* **EXTRAIT DE PAGE**
########

Lorsqu’il aborde l’Évolution, son souci est de rechercher le sens de cette évolution, « sans quitter le domaine des faits scientifiques ». Il arrive à une première constatation : « L’Univers n’est pas une chose “posée là” mais une série de choses qui sont en train d’être créées les unes à partir des autres ». L’Univers est donc en genèse.
Poursuivant son étude, il dégage une loi de récurrence : la loi de complexité-conscience. « Au cours du temps, la matière s’est orientée vers des états de plus en plus complexes et de plus en plus improbables et l’émergence de la conscience se trouve expérimentalement liée à cette augmentation de complexité ». Cette augmentation conduit au paramètre de céphalisation. « Quel que soit le groupe animal dont on étudie l’évolution, c’est un fait remarquable que, dans tous les cas, le système nerveux s’accroît avec le temps en volume et en arrangement et, simultanément se concentre dans la région antérieure, céphalique du corps. »

########

* **DONNÉES EXTRAITES**
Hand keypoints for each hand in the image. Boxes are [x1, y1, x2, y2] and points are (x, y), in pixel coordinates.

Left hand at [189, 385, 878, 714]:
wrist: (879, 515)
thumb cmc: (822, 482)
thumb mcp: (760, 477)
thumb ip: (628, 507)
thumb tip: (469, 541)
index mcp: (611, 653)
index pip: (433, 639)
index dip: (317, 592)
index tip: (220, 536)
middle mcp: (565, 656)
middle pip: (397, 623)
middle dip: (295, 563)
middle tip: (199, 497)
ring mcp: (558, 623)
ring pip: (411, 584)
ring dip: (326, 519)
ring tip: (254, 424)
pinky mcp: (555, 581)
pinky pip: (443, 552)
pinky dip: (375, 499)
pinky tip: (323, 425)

########

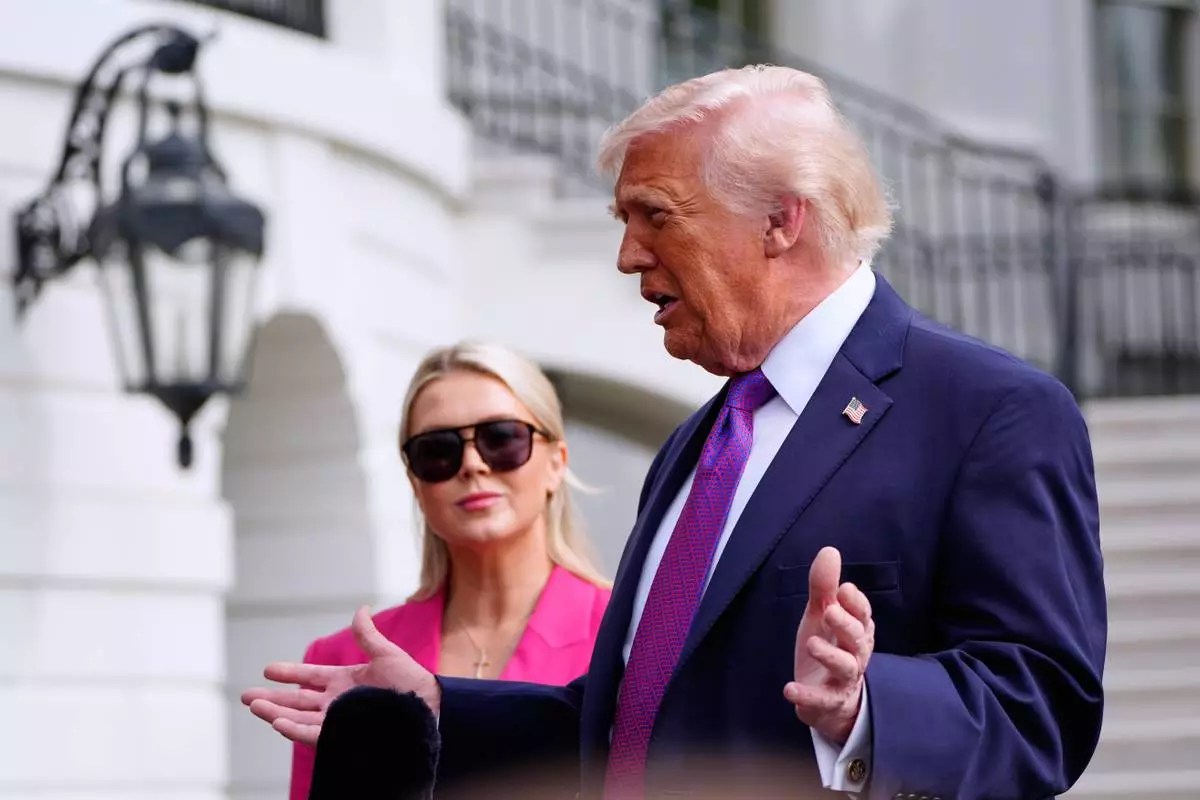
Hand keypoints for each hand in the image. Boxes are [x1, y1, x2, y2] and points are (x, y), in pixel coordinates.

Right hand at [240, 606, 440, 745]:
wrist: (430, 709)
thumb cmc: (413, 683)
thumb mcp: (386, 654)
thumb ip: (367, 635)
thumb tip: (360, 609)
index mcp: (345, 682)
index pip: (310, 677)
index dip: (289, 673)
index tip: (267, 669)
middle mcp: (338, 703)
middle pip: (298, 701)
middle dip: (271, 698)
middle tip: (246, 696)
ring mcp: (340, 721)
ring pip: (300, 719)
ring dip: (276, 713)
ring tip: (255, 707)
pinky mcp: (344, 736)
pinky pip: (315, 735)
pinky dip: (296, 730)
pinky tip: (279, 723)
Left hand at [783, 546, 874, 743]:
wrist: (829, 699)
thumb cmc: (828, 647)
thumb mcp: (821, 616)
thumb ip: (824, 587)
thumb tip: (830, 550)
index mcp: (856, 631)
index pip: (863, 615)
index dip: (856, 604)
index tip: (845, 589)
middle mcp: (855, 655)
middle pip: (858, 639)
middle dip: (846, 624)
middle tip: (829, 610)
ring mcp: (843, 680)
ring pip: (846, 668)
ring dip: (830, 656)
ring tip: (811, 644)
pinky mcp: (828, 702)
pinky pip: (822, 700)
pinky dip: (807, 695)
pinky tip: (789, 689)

########

* **EXERCICES**
• A. Relevez, dans l'extrait sur l'Évolution, chacun des passages placés entre guillemets français.
• B. Prolongez l'extrait sur l'Évolution à partir de sa dernière phrase.
Les lignes n'entrent pas en jeu ici.

* **RÉSULTATS ATTENDUS**
• A.
« sans quitter le domaine des faits scientifiques »
« L’Univers n’est pas une chose “posée là” mais une série de choses qui sont en train d’être créées les unes à partir des autres »
« Au cours du temps, la matière s’est orientée vers des états de plus en plus complexes et de plus en plus improbables et l’émergence de la conscience se trouve expérimentalement liée à cette augmentation de complexité »
« Quel que soit le groupe animal dont on étudie l’évolution, c’est un fait remarquable que, dans tous les cas, le système nerveux s’accroît avec le temps en volume et en arrangement et, simultanément se concentre dans la région antérieure, céphalique du corps. »

• B.
À partir de cette étape l’Univers va franchir un pas important, celui de la réflexion. « La Conscience, pour la première fois sur Terre s’est reployée sur soi jusqu’à devenir Pensée. » « La réflexion, cette qualité psychologique d’un être qui, non seulement SAIT, MAIS SAIT QU’IL SAIT, nous ne réalisons pas assez dans notre esprit combien – par le simple pouvoir qu’elle nous confère de penser le monde, de prévoir l’avenir, et jusqu’à un certain point, de diriger notre propre évolution – elle suffit pour expliquer, à elle seule, la soudaine avance prise par l’Humain sur tout le reste de la Vie. »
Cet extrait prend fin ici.